SUPPLIED ENTRIES.

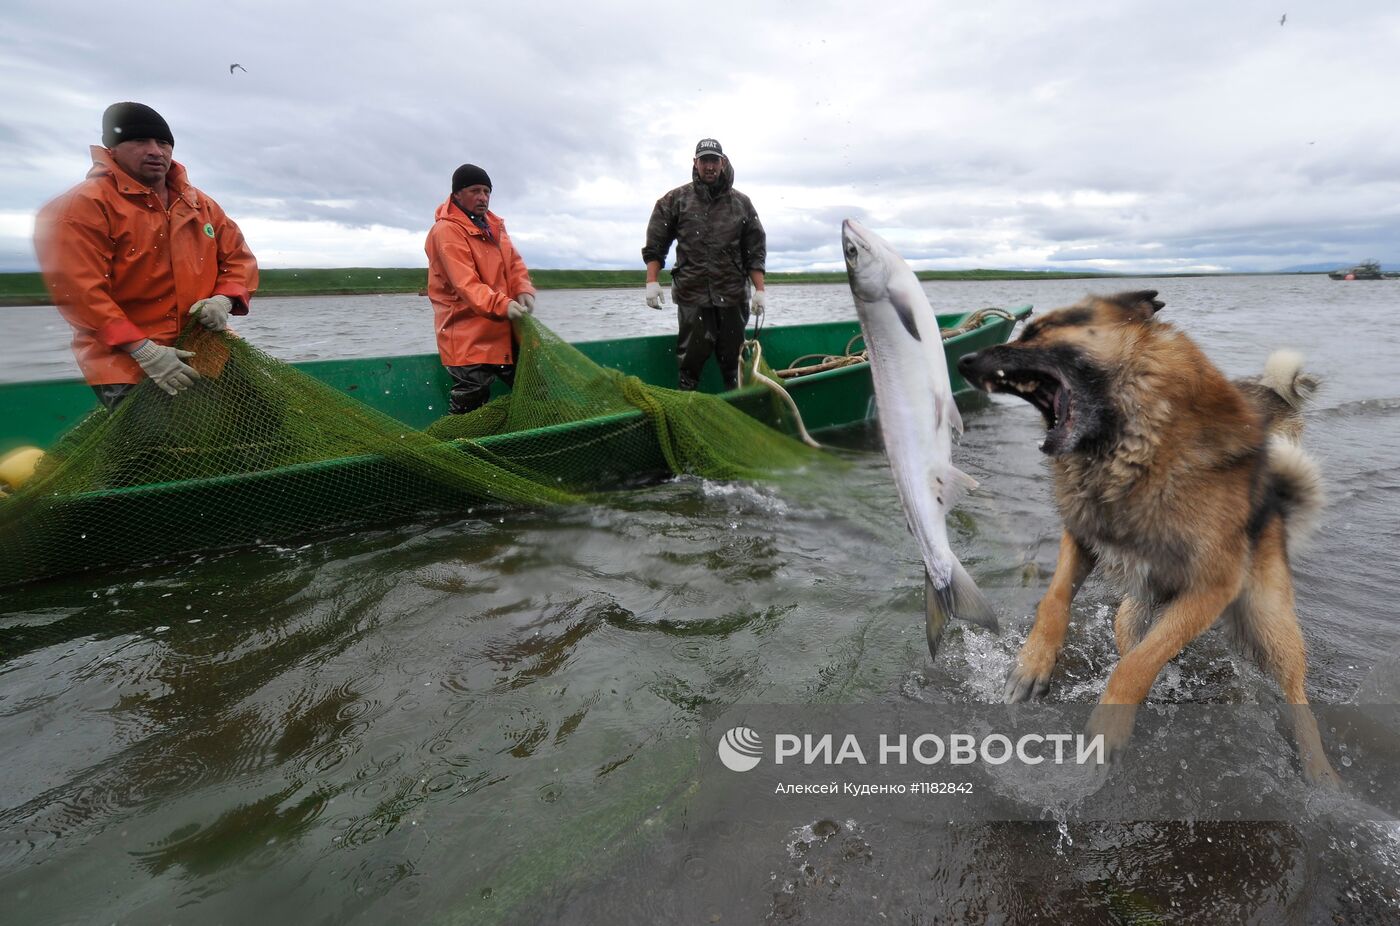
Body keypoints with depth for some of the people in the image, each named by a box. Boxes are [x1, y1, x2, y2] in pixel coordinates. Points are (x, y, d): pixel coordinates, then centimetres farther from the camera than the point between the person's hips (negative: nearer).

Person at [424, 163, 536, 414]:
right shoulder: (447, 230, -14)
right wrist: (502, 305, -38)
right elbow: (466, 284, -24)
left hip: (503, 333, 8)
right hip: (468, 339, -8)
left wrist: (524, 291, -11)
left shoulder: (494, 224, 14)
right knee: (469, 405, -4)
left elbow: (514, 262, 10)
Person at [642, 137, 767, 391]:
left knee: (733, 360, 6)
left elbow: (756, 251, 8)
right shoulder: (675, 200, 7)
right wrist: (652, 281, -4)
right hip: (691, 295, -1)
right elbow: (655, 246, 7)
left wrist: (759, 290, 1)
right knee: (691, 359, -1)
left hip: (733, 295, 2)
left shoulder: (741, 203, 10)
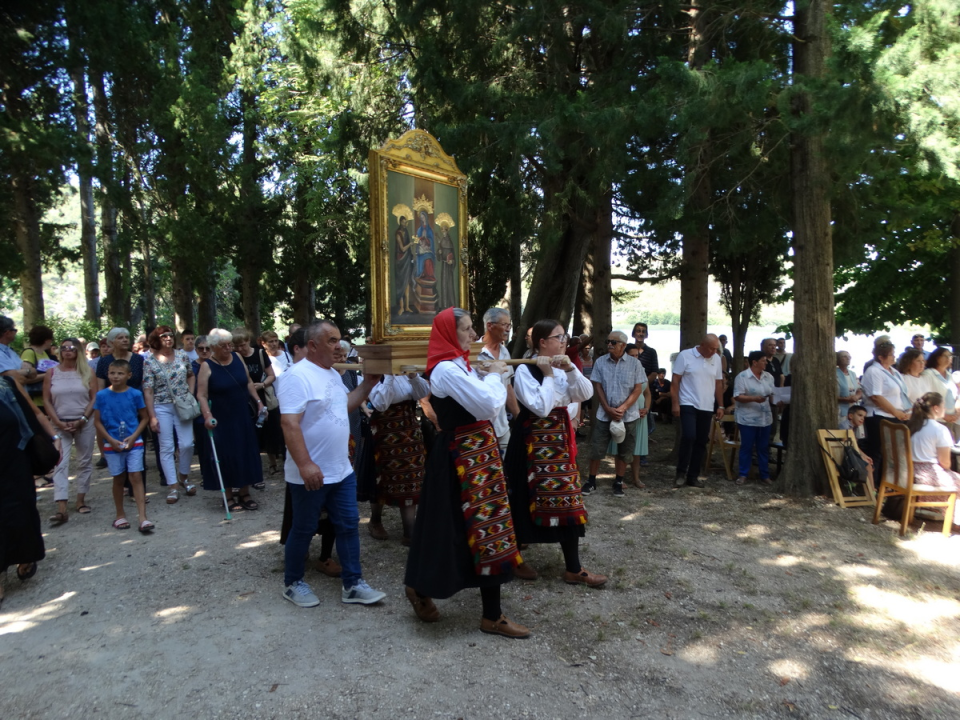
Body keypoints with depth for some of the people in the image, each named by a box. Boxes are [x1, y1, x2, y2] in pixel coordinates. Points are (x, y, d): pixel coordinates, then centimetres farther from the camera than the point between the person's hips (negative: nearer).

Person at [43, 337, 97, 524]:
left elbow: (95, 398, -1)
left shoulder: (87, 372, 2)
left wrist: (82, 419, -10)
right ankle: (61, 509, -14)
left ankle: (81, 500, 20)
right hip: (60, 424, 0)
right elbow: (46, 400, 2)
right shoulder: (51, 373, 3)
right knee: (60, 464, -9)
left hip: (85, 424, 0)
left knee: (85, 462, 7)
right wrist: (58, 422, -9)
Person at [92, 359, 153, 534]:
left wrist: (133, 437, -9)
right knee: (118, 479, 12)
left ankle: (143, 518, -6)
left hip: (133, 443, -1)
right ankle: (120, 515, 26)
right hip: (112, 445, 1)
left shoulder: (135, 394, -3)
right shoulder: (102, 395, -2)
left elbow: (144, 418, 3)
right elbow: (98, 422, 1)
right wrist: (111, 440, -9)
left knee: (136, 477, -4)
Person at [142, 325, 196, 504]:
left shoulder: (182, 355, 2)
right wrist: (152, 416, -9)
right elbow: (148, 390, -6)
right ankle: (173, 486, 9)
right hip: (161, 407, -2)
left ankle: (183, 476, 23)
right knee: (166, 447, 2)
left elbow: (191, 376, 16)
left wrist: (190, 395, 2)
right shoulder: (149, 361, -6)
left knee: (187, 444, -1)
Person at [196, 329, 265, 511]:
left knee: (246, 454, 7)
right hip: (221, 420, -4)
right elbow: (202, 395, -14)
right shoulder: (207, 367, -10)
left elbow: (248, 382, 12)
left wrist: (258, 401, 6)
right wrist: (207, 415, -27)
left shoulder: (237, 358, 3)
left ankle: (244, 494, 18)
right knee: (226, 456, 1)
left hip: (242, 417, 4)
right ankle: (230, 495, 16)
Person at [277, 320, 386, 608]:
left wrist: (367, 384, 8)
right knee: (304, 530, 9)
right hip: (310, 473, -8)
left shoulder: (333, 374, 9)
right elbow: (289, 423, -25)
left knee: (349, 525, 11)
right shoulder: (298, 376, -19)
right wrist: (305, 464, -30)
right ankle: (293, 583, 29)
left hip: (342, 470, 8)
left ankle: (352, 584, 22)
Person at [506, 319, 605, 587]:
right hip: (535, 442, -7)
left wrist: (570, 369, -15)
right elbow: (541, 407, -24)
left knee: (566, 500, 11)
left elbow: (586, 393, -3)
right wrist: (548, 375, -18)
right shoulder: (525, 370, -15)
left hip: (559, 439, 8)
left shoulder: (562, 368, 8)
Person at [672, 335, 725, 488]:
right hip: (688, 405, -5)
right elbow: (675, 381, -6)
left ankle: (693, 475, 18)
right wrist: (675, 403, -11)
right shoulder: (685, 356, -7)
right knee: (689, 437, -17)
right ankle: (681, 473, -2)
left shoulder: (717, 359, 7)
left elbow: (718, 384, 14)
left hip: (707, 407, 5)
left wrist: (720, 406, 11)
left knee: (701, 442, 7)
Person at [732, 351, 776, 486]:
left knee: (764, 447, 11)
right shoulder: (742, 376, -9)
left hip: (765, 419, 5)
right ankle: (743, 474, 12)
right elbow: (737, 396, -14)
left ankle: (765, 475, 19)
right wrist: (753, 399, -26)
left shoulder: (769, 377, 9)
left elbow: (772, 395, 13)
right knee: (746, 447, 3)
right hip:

WHAT IS NEEDED.
Reproduce all entries exactly. Pictures do not belong in the copy.

EXERCISE SOLUTION.
Body keypoints with depth for some of the people in the image, each named by a box. Boxes are [x1, y1, x2, y2] in pixel coordinates. Points are (x, y, d): pixel coordinates, then centimetres farther from the camera than the point between the person's hips (negative: nearer).

Person at [424, 163, 536, 414]:
right shoulder: (447, 230, -14)
right wrist: (502, 305, -38)
right elbow: (466, 284, -24)
left hip: (503, 333, 8)
right hip: (468, 339, -8)
left wrist: (524, 291, -11)
left shoulder: (494, 224, 14)
right knee: (469, 405, -4)
left elbow: (514, 262, 10)
Person at [642, 137, 767, 391]:
left knee: (733, 360, 6)
left elbow: (756, 251, 8)
right shoulder: (675, 200, 7)
right wrist: (652, 281, -4)
right hip: (691, 295, -1)
right elbow: (655, 246, 7)
left wrist: (759, 290, 1)
right knee: (691, 359, -1)
left hip: (733, 295, 2)
left shoulder: (741, 203, 10)
Body keypoints with depth for some of the people in the image, each named by a box. Boxes are [x1, y1, x2, y2] in pixel coordinates. Points are (x, y, d): pixel coordinates, then centimetres farther from the camera than the point between the person's hips (negative: nearer).

Person at [43, 337, 97, 524]:
left elbow: (95, 398, -1)
left shoulder: (87, 372, 2)
left wrist: (82, 419, -10)
right ankle: (61, 509, -14)
left ankle: (81, 500, 20)
right hip: (60, 424, 0)
right elbow: (46, 400, 2)
right shoulder: (51, 373, 3)
right knee: (60, 464, -9)
left hip: (85, 424, 0)
left knee: (85, 462, 7)
right wrist: (58, 422, -9)
Person at [92, 359, 153, 534]:
left wrist: (133, 437, -9)
right knee: (118, 479, 12)
left ankle: (143, 518, -6)
left hip: (133, 443, -1)
right ankle: (120, 515, 26)
right hip: (112, 445, 1)
left shoulder: (135, 394, -3)
right shoulder: (102, 395, -2)
left elbow: (144, 418, 3)
right elbow: (98, 422, 1)
right wrist: (111, 440, -9)
left knee: (136, 477, -4)
Person at [142, 325, 196, 504]:
left shoulder: (182, 355, 2)
right wrist: (152, 416, -9)
right elbow: (148, 390, -6)
right ankle: (173, 486, 9)
right hip: (161, 407, -2)
left ankle: (183, 476, 23)
right knee: (166, 447, 2)
left elbow: (191, 376, 16)
left wrist: (190, 395, 2)
right shoulder: (149, 361, -6)
left knee: (187, 444, -1)
Person at [196, 329, 265, 511]:
left knee: (246, 454, 7)
right hip: (221, 420, -4)
right elbow: (202, 395, -14)
right shoulder: (207, 367, -10)
left elbow: (248, 382, 12)
left wrist: (258, 401, 6)
right wrist: (207, 415, -27)
left shoulder: (237, 358, 3)
left ankle: (244, 494, 18)
right knee: (226, 456, 1)
left hip: (242, 417, 4)
right ankle: (230, 495, 16)
Person at [277, 320, 386, 608]:
left wrist: (367, 384, 8)
right knee: (304, 530, 9)
right hip: (310, 473, -8)
left shoulder: (333, 374, 9)
right elbow: (289, 423, -25)
left knee: (349, 525, 11)
right shoulder: (298, 376, -19)
right wrist: (305, 464, -30)
right ankle: (293, 583, 29)
left hip: (342, 470, 8)
left ankle: (352, 584, 22)
Person at [506, 319, 605, 587]:
right hip: (535, 442, -7)
left wrist: (570, 369, -15)
right elbow: (541, 407, -24)
left knee: (566, 500, 11)
left elbow: (586, 393, -3)
right wrist: (548, 375, -18)
right shoulder: (525, 370, -15)
left hip: (559, 439, 8)
left shoulder: (562, 368, 8)
Person at [672, 335, 725, 488]:
right hip: (688, 405, -5)
right elbow: (675, 381, -6)
left ankle: (693, 475, 18)
right wrist: (675, 403, -11)
right shoulder: (685, 356, -7)
right knee: (689, 437, -17)
right ankle: (681, 473, -2)
left shoulder: (717, 359, 7)
left elbow: (718, 384, 14)
left hip: (707, 407, 5)
left wrist: (720, 406, 11)
left knee: (701, 442, 7)
Person at [732, 351, 776, 486]:
left knee: (764, 447, 11)
right shoulder: (742, 376, -9)
left hip: (765, 419, 5)
right ankle: (743, 474, 12)
right elbow: (737, 396, -14)
left ankle: (765, 475, 19)
right wrist: (753, 399, -26)
left shoulder: (769, 377, 9)
left elbow: (772, 395, 13)
right knee: (746, 447, 3)
right hip:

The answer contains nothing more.